Gerek Türkiye sınırları içerisinde gerekse dış ülkelerin sınırları içerisinde yapılan arkeolojik kazılar sonucu Trakya’daki en önemli kalkolitik dönem yerleşmesi Kırklareli ili sınırları içerisinde bulunan Aşağıpınar Höyüktür. Bu höyükte yapılan arkeolojik kazılarda ele geçen insan kemikleri üzerinde yapılan karbon 14 işlemi sonucu höyüğün tarihi en erken İ.Ö. 5800 yılına götürülmüştür.
Mimari
Bu yerleşmedeki mimari, Anadolu’nun hemen hemen her yerleşmesinde olduğu gibi dörtgen planlı evlerden ibaretti.

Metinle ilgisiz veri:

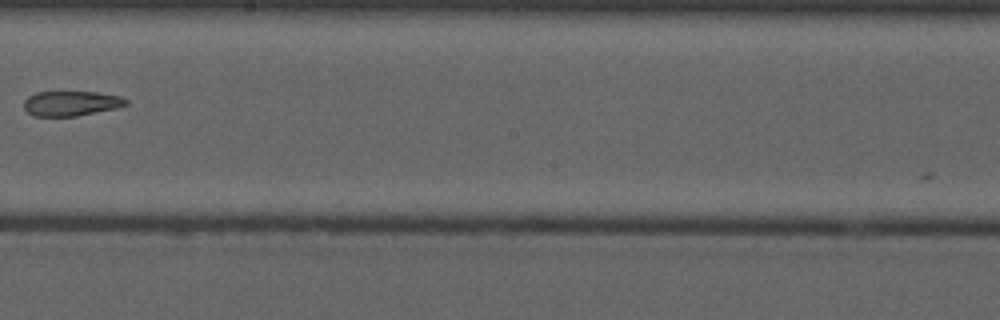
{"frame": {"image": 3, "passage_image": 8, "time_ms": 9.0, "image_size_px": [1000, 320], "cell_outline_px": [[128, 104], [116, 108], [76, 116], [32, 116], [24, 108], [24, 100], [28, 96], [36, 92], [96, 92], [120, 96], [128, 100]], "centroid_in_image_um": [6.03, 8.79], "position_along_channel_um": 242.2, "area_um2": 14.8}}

Ağaç dikme, dal örgülü duvarlardan meydana gelen bu barınakların duvarları birkaç kez çamurla sıvanırdı. Bu bahsi geçen evler Neolitik dönemdekinin aksine, yani birbirine yakın olmanın aksine birbirinden ayrı olarak inşa edilirdi. Böylece bahsi geçen yerleşim giderek daha çok kent görünümü almaya başlamıştı. Bunun yanı sıra yerleşimin etrafı, ahşap malzemeden yapılmış ama taş ile desteklenmiş bir savunma duvarı ile çevriliydi. Bunun yanı sıra savunma duvarını bir de hendek takip ediyordu. Böylesine bir savunma sistemi akla savaşları getirse de, burada böylesine bir savaş yaşandığına dair bulgular edinilmemiştir. Bu savunma sistemi daha çok vahşi hayvanların içeriye girmesini önlemek için yapılmış olsa gerekir.
Din Anlayışı
Din anlayışı Anadolu’daki çağdaş merkezlerle benzerlik gösterse de, birtakım farklılıklar bulunur. Daha önceki yazılarımızda defalarca belirttiğimiz üzere, Anadolu’da uzun yıllardır bir Tanrıça Ana kültürü hakimdir. Kadın çocuk doğurduğu için o dönemin insanlarında kutsal görülmüş ve tanrı olarak düşünülmüştür. Yapılan kazılarda çok sayıda üreme organları abartılarak tasvir edilmiş tanrıça ana figürinleri ele geçmiştir. Aşağıpınar kazılarında da bu figürinlerden çok sayıda ele geçmiştir. Lakin bu figürinlerde cinsel organlar abartı olmadan verilmiş, bunun aksine yüzde bulunan burun ve kulak gibi organlar vurgulanmıştır. Bununla birlikte ağız hemen hiç verilmemiştir. Bununla birlikte büyük boyutlu insan görünümlü vazolar da dinle ilgili olmalıdır.
Yaşayış
Bu yerleşim yerinde yapılan kazılarda Aşağıpınar sakinlerinin tarımda oldukça gelişmiş olduğu görülür. Burada yaşayan insanlar iki tür buğday, arpa, mercimek ile burçak tarımı yapıyordu. Bununla birlikte koyun, keçi, domuz ve sığırı evcilleştirerek bunların da etlerinden faydalanıyorlardı. Tarımla birlikte avcılık da süregeliyordu. Geyik ve yaban sığırı avlandığına dair arkeolojik kalıntılar ele geçmiştir.